··· Entries supplied

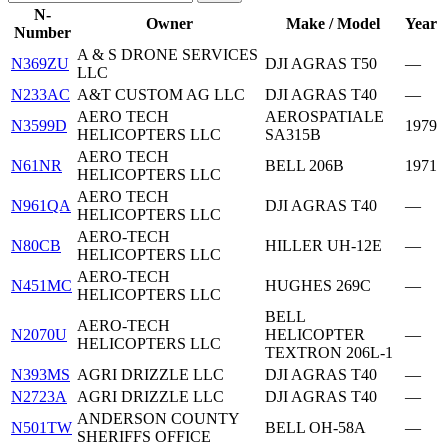
N-
Owner
Make / Model
Year
Number
A & S DRONE SERVICES
N369ZU
DJI AGRAS T50
—
LLC
N233AC
A&T CUSTOM AG LLC
DJI AGRAS T40
—
AERO TECH
AEROSPATIALE
N3599D
1979
HELICOPTERS LLC
SA315B
AERO TECH
N61NR
BELL 206B
1971
HELICOPTERS LLC
AERO TECH
N961QA
DJI AGRAS T40
—
HELICOPTERS LLC
AERO-TECH
N80CB
HILLER UH-12E
—
HELICOPTERS LLC
AERO-TECH
N451MC
HUGHES 269C
—
HELICOPTERS LLC
BELL
AERO-TECH
N2070U
HELICOPTER
—
HELICOPTERS LLC
TEXTRON 206L-1
N393MS
AGRI DRIZZLE LLC
DJI AGRAS T40
—
N2723A
AGRI DRIZZLE LLC
DJI AGRAS T40
—
ANDERSON COUNTY
N501TW
BELL OH-58A
—
SHERIFFS OFFICE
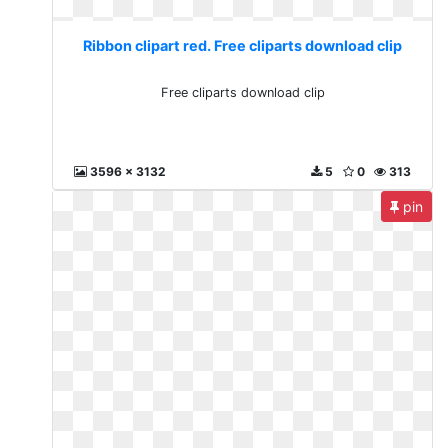
Ribbon clipart red. Free cliparts download clip
Free cliparts download clip
3596 x 3132
5
0
313
pin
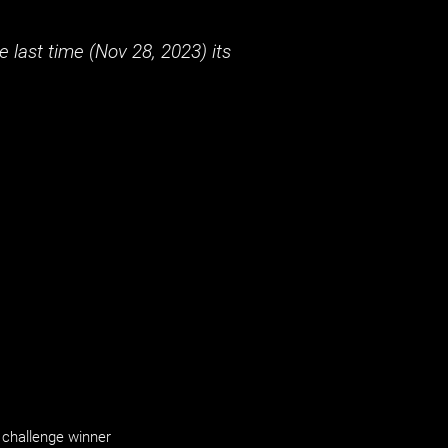
 last time (
Nov 28, 2023
) its
challenge winner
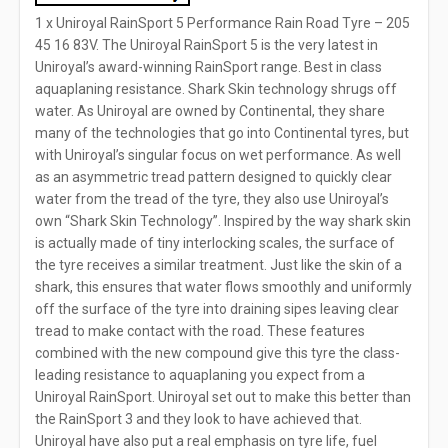
1 x Uniroyal RainSport 5 Performance Rain Road Tyre – 205
45 16 83V. The Uniroyal RainSport 5 is the very latest in
Uniroyal’s award-winning RainSport range. Best in class
aquaplaning resistance. Shark Skin technology shrugs off
water. As Uniroyal are owned by Continental, they share
many of the technologies that go into Continental tyres, but
with Uniroyal’s singular focus on wet performance. As well
as an asymmetric tread pattern designed to quickly clear
water from the tread of the tyre, they also use Uniroyal’s
own “Shark Skin Technology”. Inspired by the way shark skin
is actually made of tiny interlocking scales, the surface of
the tyre receives a similar treatment. Just like the skin of a
shark, this ensures that water flows smoothly and uniformly
off the surface of the tyre into draining sipes leaving clear
tread to make contact with the road. These features
combined with the new compound give this tyre the class-
leading resistance to aquaplaning you expect from a
Uniroyal RainSport. Uniroyal set out to make this better than
the RainSport 3 and they look to have achieved that.
Uniroyal have also put a real emphasis on tyre life, fuel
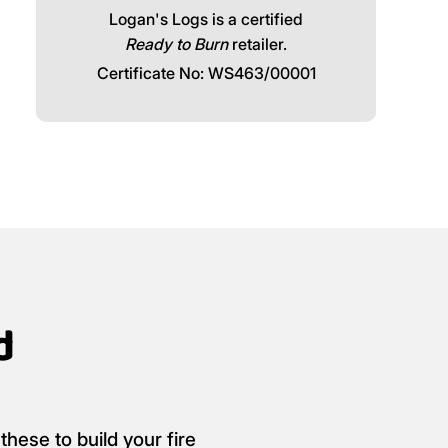
Logan's Logs is a certified
Ready to Burn
retailer.
Certificate No: WS463/00001
d
these to build your fire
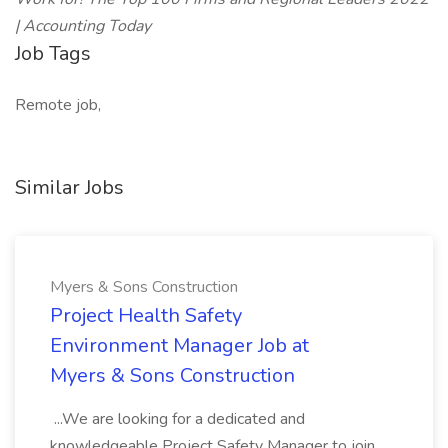
| Accounting Today
Job Tags
Remote job,
Similar Jobs
Myers & Sons Construction
Project Health Safety
Environment Manager Job at
Myers & Sons Construction
...We are looking for a dedicated and
knowledgeable Project Safety Manager to join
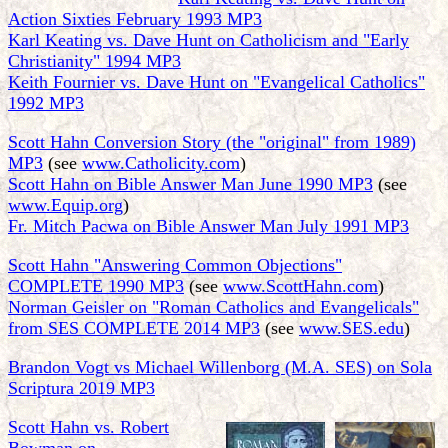
Action Sixties February 1993 MP3
Karl Keating vs. Dave Hunt on Catholicism and "Early
Christianity" 1994 MP3
Keith Fournier vs. Dave Hunt on "Evangelical Catholics"
1992 MP3
Scott Hahn Conversion Story (the "original" from 1989)
MP3
(see
www.Catholicity.com
)
Scott Hahn on Bible Answer Man June 1990 MP3
(see
www.Equip.org
)
Fr. Mitch Pacwa on Bible Answer Man July 1991 MP3
Scott Hahn "Answering Common Objections"
COMPLETE 1990 MP3
(see
www.ScottHahn.com
)
Norman Geisler on "Roman Catholics and Evangelicals"
from SES COMPLETE 2014 MP3
(see
www.SES.edu
)
Brandon Vogt vs Michael Willenborg (M.A. SES) on Sola
Scriptura 2019 MP3
Scott Hahn vs. Robert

······

_Your instructions_. Nothing but the lines from the start of the listing through the line with "water from the" belongs in the answer, each one retyped exactly and without pictures.

_Result_.
N-
Owner
Make / Model
Year
Number
A & S DRONE SERVICES
N369ZU
DJI AGRAS T50
—
LLC
N233AC
A&T CUSTOM AG LLC
DJI AGRAS T40
—
AERO TECH
AEROSPATIALE
N3599D
1979
HELICOPTERS LLC
SA315B
AERO TECH
N61NR
BELL 206B
1971
HELICOPTERS LLC
AERO TECH
N961QA
DJI AGRAS T40
—
HELICOPTERS LLC
AERO-TECH
N80CB
HILLER UH-12E
—
HELICOPTERS LLC
AERO-TECH
N451MC
HUGHES 269C
—
HELICOPTERS LLC
BELL
AERO-TECH
N2070U
HELICOPTER
—
HELICOPTERS LLC
TEXTRON 206L-1
N393MS
AGRI DRIZZLE LLC
DJI AGRAS T40
—
N2723A
AGRI DRIZZLE LLC
DJI AGRAS T40
—
ANDERSON COUNTY
N501TW
BELL OH-58A
—
SHERIFFS OFFICE
Ribbon clipart red. Free cliparts download clip
Free cliparts download clip
3596 x 3132
5
0
313
pin
 last time (
Nov 28, 2023
) its
challenge winner
1 x Uniroyal RainSport 5 Performance Rain Road Tyre – 205
45 16 83V. The Uniroyal RainSport 5 is the very latest in
Uniroyal’s award-winning RainSport range. Best in class
aquaplaning resistance. Shark Skin technology shrugs off
water. As Uniroyal are owned by Continental, they share
many of the technologies that go into Continental tyres, but
with Uniroyal’s singular focus on wet performance. As well
as an asymmetric tread pattern designed to quickly clear
water from the tread of the tyre, they also use Uniroyal’s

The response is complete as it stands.